_SUPPLIED PASSAGE_:
After The Fall Review: Leaves Other VR Shooters 4 Dead

User Rating: 8
After The Fall a snowy rooftop full of zombies

Vertigo Games latest VR shooter explodes into life here on Gamespace and on the Viveport storefront as we get our gear together and try to stay alive long enough to review After The Fall.

Zombies are almost a genre of the gaming industry all by themselves. Whether it’s gunning through Zombie Army 4 or avoiding the worst of Racoon City, this gnashing menace is part of our shared gaming experience. Now, Vertigo Games is out to keep Vive owners playing together with an immersive take on the zombie co-op shooter. Available now on the Viveport storefront or via the Viveport Infinity subscription model, and playable on compatible VR headsets, After the Fall is the latest title from the team that brought Desert Sunshine to life. While the previous escapade might be all blood in the sand, Vertigo Games changes things up this time to drag players into a post-apocalyptic snowscape. With little civilization left in this population hub, the few humans that survive among the frozen wastelands of LA can’t simply hunker down and wait for rescue. In order to keep on keeping on, they need to take up arms and head outside to face the horrors that await and scavenge what they can. The result is a game built from the ground up for VR system that plunges players into an intense co-op shooter in the zombie filled wastelands of LA. Putting the action front and centre, this game is an incredibly easy sell for VR casuals like myself. The immersive experience of HTC’s own VR headset is, as you’d expect for a premium price range, outstanding. The top tier display of the Vive Pro 2, a fantastic field of view, and precision tracking mean that the frozen wastes that await get the best possible platform to unfold onto.

_GIVEN ENTRIES_:
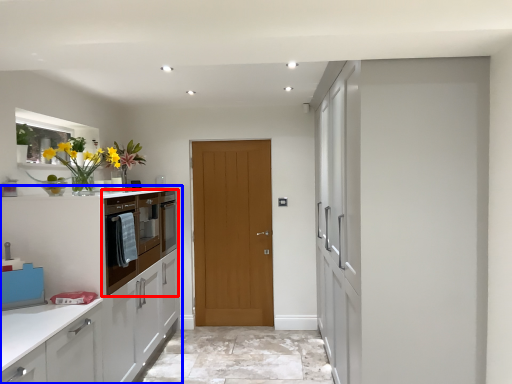
Question: Which object is further to the camera taking this photo, cabinetry (highlighted by a red box) or cabinetry (highlighted by a blue box)?

Choices:
 (A) cabinetry
 (B) cabinetry

Answer: (A)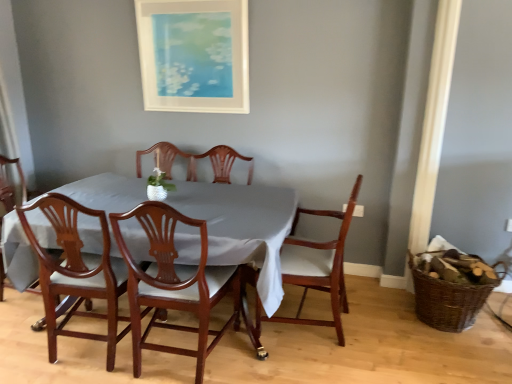
Question: Should I look upward or downward to see brown woven basket at right?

_TO BE DONE_: Reproduce the After The Fall review word for word, starting at "User Rating: 8" and ending at "After The Fall.". The listing has no connection to the After The Fall review.

_COMPLETED TASK_:
User Rating: 8
After The Fall a snowy rooftop full of zombies

Vertigo Games latest VR shooter explodes into life here on Gamespace and on the Viveport storefront as we get our gear together and try to stay alive long enough to review After The Fall.